[Source records]

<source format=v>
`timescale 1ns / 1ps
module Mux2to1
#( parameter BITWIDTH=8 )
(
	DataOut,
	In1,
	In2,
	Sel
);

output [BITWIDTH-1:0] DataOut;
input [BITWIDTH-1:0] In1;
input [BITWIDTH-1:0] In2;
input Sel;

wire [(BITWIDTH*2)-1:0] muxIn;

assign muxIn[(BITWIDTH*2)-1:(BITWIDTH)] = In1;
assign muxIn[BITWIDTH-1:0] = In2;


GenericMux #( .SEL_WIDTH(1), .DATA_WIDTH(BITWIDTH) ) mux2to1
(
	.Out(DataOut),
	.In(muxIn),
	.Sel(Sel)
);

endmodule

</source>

* * *

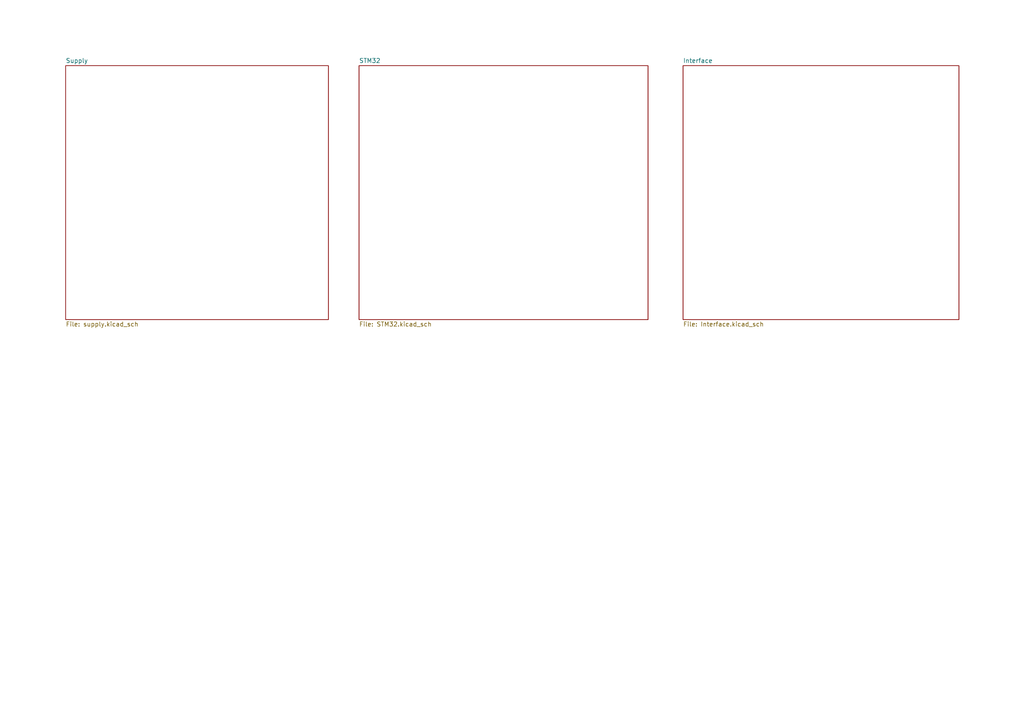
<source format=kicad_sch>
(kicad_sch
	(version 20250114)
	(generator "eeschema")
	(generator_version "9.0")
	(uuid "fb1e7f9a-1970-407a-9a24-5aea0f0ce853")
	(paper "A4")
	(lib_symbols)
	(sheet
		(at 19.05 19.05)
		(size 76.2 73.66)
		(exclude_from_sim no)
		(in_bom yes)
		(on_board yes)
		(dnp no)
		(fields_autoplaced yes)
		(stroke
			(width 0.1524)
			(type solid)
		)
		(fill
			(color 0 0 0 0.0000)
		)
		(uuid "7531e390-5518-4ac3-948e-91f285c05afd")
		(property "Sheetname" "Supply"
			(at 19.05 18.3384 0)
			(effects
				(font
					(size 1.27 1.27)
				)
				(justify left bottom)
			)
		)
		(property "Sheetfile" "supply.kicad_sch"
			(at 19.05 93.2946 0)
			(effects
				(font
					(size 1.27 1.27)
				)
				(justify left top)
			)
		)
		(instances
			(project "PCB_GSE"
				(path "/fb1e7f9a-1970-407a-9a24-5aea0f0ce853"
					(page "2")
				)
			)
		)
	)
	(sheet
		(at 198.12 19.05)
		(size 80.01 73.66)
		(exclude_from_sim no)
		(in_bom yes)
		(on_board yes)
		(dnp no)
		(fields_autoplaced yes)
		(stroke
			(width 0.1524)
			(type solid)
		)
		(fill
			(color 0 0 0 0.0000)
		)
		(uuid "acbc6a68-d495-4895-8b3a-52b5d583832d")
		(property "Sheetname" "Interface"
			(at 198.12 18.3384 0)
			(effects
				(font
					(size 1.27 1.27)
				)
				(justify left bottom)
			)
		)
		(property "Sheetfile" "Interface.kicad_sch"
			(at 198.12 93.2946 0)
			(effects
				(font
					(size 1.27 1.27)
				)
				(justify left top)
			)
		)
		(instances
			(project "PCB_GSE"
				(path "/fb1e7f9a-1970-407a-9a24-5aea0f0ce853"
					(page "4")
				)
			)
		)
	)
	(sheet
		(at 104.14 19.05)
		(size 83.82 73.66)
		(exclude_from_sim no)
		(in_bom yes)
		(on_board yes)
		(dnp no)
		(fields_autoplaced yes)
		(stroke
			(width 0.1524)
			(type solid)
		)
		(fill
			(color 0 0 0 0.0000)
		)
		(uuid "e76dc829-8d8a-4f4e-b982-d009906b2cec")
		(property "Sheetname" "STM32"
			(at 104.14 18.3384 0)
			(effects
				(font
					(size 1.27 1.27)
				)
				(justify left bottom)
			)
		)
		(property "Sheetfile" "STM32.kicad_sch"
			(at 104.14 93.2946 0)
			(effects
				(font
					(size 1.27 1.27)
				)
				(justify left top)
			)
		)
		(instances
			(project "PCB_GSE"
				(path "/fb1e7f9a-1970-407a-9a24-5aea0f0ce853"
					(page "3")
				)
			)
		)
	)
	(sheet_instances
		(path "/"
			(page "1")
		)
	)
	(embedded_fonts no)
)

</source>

**TRY IT**: Reproduce only the lines above, starting at the line with "<source format=v>" and ending at the line with "assign muxIn[BITWIDTH-1:0] = In2;", exactly as written.

**ANSWER BOX**:
<source format=v>
`timescale 1ns / 1ps
module Mux2to1
#( parameter BITWIDTH=8 )
(
	DataOut,
	In1,
	In2,
	Sel
);

output [BITWIDTH-1:0] DataOut;
input [BITWIDTH-1:0] In1;
input [BITWIDTH-1:0] In2;
input Sel;

wire [(BITWIDTH*2)-1:0] muxIn;

assign muxIn[(BITWIDTH*2)-1:(BITWIDTH)] = In1;
assign muxIn[BITWIDTH-1:0] = In2;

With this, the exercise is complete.